BRIEF
Pick out the lines in the listing below that contain the word "MSVC" and copy them.

SOURCE DATA
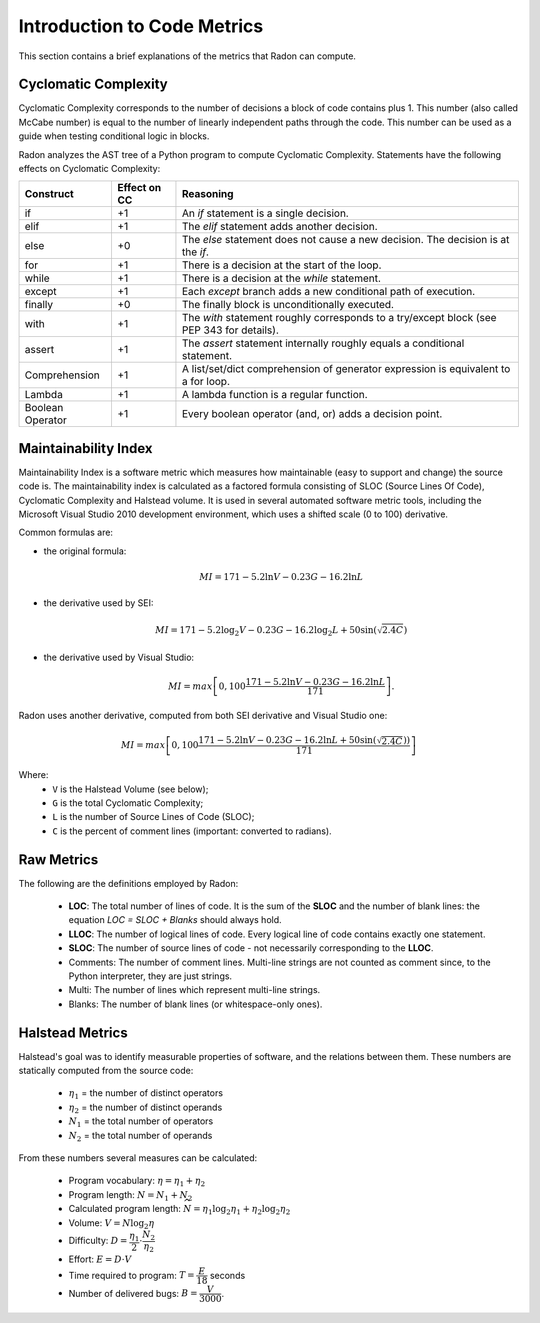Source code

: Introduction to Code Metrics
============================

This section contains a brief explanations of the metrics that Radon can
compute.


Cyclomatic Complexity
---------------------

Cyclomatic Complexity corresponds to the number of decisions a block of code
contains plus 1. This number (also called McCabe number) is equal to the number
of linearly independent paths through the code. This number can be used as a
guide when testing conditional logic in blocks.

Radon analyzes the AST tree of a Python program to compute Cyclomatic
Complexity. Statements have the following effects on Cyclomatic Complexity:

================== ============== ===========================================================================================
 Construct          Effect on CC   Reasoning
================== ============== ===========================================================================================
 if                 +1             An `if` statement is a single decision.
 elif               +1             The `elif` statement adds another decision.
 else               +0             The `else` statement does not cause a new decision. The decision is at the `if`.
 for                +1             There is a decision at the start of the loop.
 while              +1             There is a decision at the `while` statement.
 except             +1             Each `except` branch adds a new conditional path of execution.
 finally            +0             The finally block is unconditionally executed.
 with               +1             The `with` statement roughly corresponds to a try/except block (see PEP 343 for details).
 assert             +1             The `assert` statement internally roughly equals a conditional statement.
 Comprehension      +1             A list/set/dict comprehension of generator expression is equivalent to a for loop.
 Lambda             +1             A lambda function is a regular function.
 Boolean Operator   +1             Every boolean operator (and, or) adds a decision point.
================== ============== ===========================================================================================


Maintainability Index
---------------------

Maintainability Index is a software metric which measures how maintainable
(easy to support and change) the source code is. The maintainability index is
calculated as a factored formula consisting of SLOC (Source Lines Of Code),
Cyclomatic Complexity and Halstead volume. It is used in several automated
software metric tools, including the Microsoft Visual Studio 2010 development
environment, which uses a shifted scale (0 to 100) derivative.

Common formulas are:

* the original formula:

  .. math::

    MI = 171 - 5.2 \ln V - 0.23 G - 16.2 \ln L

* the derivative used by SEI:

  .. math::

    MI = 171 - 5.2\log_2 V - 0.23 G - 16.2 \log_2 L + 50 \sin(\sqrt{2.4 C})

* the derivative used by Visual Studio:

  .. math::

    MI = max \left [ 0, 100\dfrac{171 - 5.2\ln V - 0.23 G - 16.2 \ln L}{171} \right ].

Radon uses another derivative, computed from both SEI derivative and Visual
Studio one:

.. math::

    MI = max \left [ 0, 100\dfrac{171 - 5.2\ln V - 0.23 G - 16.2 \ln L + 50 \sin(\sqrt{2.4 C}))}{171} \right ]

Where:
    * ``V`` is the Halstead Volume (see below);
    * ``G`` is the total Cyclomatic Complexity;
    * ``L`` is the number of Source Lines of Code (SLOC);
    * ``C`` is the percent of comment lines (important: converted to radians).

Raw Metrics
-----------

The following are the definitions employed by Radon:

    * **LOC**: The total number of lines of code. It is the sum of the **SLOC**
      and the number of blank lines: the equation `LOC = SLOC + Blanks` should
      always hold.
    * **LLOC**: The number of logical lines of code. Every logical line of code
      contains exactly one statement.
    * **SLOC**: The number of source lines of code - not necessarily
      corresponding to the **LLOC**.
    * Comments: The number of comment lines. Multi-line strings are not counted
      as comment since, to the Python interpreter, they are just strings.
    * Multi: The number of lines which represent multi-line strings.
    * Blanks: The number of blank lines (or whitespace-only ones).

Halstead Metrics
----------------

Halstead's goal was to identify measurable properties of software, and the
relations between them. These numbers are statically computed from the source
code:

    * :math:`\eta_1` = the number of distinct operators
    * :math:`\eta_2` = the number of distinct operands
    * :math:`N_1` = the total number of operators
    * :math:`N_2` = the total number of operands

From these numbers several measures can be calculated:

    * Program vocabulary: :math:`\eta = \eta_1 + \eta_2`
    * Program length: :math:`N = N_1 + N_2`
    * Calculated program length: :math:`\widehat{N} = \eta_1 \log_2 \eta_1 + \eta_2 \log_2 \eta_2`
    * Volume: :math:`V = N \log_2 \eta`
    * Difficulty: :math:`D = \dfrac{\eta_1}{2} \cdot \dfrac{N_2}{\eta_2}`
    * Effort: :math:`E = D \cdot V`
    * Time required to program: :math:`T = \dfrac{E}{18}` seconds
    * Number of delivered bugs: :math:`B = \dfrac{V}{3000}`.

--

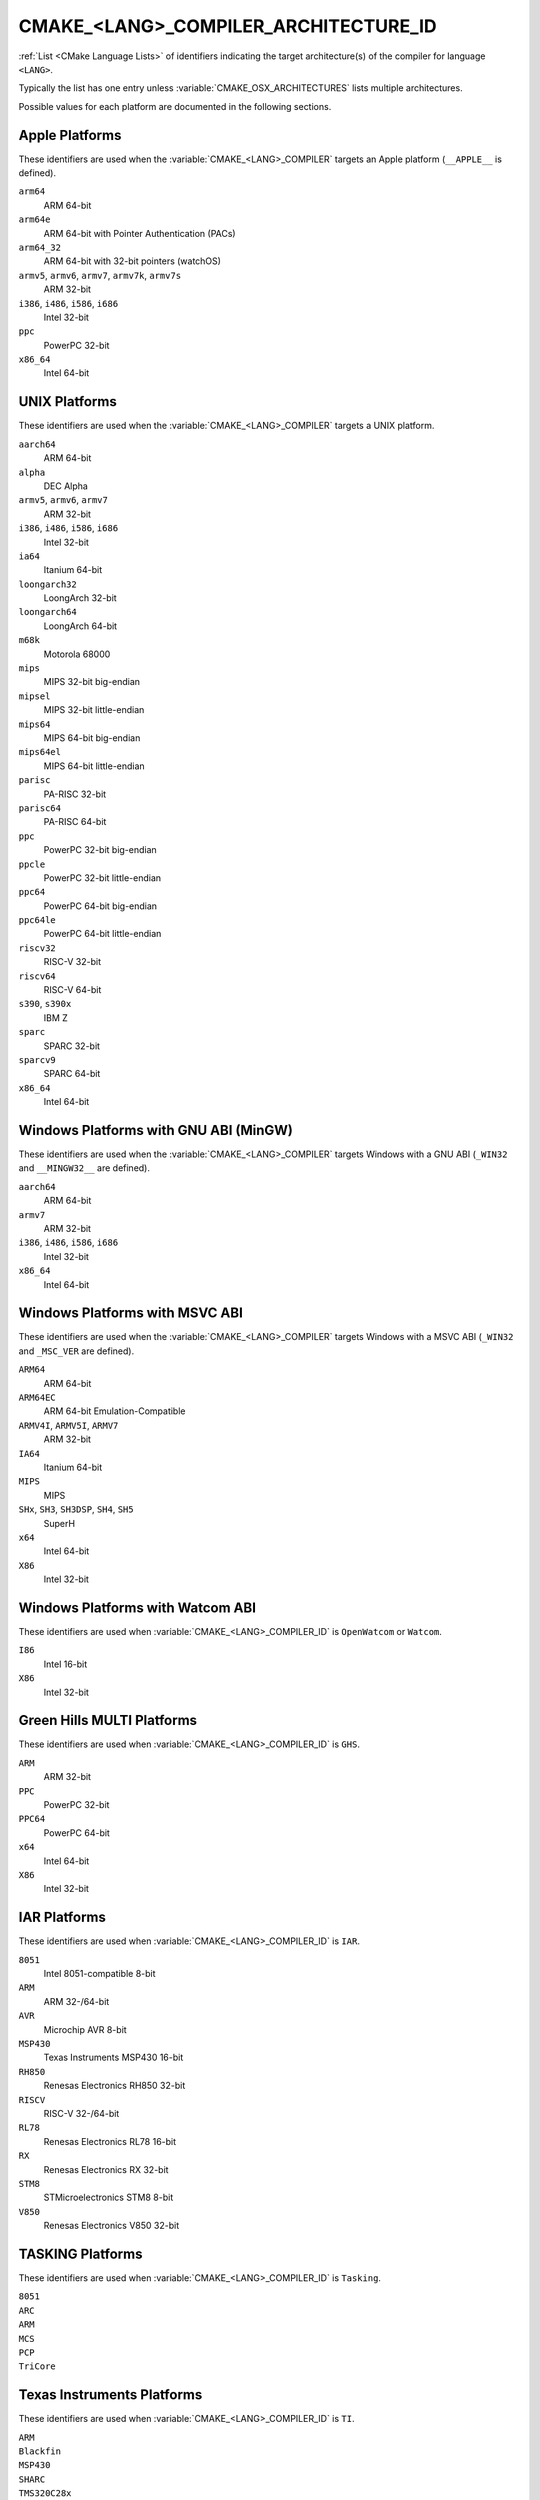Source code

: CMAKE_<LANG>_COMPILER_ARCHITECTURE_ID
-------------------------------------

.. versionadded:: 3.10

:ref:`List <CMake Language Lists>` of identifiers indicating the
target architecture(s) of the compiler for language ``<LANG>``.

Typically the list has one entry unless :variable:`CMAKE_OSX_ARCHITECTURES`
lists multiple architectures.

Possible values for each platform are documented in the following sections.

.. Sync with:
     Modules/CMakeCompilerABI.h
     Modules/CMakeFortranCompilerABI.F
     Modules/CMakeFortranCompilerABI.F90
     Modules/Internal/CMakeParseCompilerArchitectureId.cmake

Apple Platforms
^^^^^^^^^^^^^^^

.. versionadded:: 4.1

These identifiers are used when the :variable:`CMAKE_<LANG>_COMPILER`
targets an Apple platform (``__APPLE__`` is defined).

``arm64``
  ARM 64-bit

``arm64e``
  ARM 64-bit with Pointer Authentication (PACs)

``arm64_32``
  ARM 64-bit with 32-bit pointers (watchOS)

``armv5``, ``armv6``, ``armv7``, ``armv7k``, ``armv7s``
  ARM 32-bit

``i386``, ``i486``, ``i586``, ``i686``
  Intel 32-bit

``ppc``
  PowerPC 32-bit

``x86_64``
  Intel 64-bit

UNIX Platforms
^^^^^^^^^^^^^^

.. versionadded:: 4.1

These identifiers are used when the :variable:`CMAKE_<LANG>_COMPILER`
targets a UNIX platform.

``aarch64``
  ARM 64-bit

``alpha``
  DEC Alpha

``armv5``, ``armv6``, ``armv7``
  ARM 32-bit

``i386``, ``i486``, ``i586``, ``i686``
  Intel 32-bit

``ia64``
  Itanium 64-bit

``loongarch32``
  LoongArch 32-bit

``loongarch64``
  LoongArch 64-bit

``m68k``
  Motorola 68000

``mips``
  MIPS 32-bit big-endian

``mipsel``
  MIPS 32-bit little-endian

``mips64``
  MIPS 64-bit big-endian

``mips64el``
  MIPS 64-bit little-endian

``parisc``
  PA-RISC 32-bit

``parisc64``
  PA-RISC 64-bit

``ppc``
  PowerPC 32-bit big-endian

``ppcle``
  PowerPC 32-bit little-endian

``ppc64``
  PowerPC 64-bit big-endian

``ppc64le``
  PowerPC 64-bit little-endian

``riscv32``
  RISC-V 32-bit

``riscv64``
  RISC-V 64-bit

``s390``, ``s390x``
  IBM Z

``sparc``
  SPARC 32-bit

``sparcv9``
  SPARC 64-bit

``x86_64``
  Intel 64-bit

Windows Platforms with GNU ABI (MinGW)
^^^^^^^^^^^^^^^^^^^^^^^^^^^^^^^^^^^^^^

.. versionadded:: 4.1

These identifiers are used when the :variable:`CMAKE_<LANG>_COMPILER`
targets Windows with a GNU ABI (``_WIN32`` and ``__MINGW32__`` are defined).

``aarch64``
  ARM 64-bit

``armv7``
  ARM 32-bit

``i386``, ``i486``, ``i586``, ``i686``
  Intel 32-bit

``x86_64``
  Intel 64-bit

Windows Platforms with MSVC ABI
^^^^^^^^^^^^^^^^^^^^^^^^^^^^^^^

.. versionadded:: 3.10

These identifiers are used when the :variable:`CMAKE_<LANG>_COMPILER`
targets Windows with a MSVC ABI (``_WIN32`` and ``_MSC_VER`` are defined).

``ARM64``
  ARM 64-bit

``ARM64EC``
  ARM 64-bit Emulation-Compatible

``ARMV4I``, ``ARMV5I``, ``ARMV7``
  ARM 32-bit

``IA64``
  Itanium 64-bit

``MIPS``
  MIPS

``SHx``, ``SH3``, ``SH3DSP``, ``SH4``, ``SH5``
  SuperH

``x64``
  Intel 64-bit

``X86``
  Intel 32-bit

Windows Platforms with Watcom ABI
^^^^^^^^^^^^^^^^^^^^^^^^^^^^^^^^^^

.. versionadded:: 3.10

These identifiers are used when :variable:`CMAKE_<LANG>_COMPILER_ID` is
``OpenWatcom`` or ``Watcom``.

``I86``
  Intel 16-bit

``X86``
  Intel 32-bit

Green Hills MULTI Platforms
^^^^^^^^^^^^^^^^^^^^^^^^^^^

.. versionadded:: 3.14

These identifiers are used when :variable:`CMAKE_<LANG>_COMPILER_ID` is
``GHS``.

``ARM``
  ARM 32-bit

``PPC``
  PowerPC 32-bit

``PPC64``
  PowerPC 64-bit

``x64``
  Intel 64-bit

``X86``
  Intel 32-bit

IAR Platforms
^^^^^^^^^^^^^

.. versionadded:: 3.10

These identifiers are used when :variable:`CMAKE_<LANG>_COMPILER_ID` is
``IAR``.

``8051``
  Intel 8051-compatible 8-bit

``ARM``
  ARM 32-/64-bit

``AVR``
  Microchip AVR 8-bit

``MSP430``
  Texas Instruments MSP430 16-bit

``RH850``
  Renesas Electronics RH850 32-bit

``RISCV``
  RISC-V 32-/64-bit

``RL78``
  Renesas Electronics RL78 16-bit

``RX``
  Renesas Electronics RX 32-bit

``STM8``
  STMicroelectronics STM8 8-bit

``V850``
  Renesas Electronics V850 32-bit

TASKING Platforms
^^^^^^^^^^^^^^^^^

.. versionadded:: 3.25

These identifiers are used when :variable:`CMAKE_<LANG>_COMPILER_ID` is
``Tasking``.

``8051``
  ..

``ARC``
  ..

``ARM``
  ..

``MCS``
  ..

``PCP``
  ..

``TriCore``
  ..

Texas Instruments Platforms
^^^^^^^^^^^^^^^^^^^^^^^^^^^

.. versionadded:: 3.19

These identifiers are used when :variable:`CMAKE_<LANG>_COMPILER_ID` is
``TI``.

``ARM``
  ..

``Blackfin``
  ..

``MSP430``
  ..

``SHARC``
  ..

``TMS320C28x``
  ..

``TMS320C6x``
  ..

SOLUTION TO THE EXERCISE
Windows Platforms with MSVC ABI
targets Windows with a MSVC ABI (``_WIN32`` and ``_MSC_VER`` are defined).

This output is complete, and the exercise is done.